I assume it's the same Bruce Arroll. Because here in 2016 he was presenting at the NZ GP's conference:
http://www.gpcme.co.nz/pdf/2016 North/Fri_room6_1400_Arroll NLP ws 42 & 54 fridasy 1400.pdf
Professor Bruce Arroll
Department of General Practice and Primary Health Care
University of Auckland
14:00 - 14:55 WS #42: Practical Uses of Neurolinguistic Programming in Primary Care
15:05 - 16:00 WS #54: Practical Uses of Neurolinguistic Programming in Primary Care (Repeated)

I think we have the answer as to why the Lightning Process has been all over the NZ GP conferences.
 
Last edited:
EBM = Extraordinarily Batshit-crazy Medicine.
It would be funny if it weren't for the shocking amount of harm it causes.

Reading this in the same week as all the hundreds of messages on our petition with personal testimonies of lives ruined by GET, and hearing of cases of malnutrition not being treated and death makes it seem criminally negligent.

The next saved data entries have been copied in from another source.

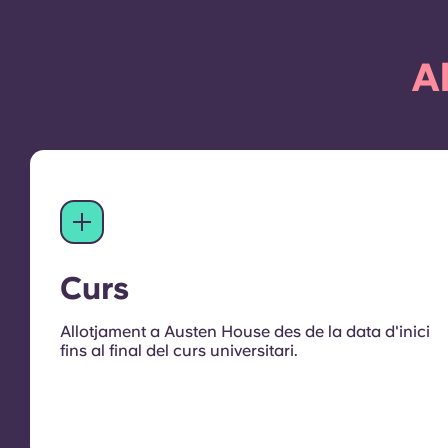
A
Curs
Allotjament a Austen House des de la data d'inici
fins al final del curs universitari.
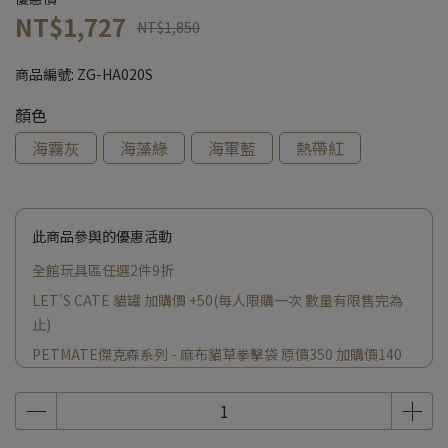
NT$1,727
NT$1,850
商品編號:
ZG-HA020S
顏色
海霧灰
海藻綠
海軍藍
熱帶紅
此商品參與的優惠活動
全館玩具區任選2件9折
LET'S CATE 貓罐 加購價 +50(每人限購一次 數量有限售完為
止)
PETMATE傑克森系列 - 麻布貓草拳擊袋 原價350 加購價140
小蠟燭原價200 加購價 +140(每人限購一次 數量有限售完為止)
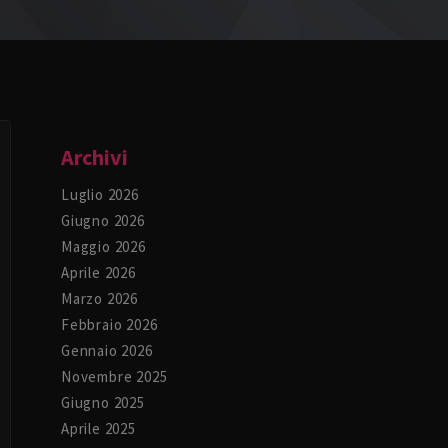
Archivi
Luglio 2026
Giugno 2026
Maggio 2026
Aprile 2026
Marzo 2026
Febbraio 2026
Gennaio 2026
Novembre 2025
Giugno 2025
Aprile 2025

I'm left feeling helpless with rage, only I don't have any energy for rage, so I'm left with immense sadness.

And a determination to fight on.
 
Dr Bruce Arroll became the Director of the Goodfellow Unit in March 2014 following Dr Peter Huggard. Bruce initially planned to become an engineer after his high school principal advised him against undertaking a medical degree. He enrolled in a Bachelor of Engineering at the University of Auckland but transferred to medical school two years later in 1973.

Bruce became interested in medical education as an undergraduate student and served on the Medical Education Committee. In 1981, he accepted an offer to join the family medicine programme at McMaster University in Canada, whereby ‘evidence-based learning’ was starting to be applied.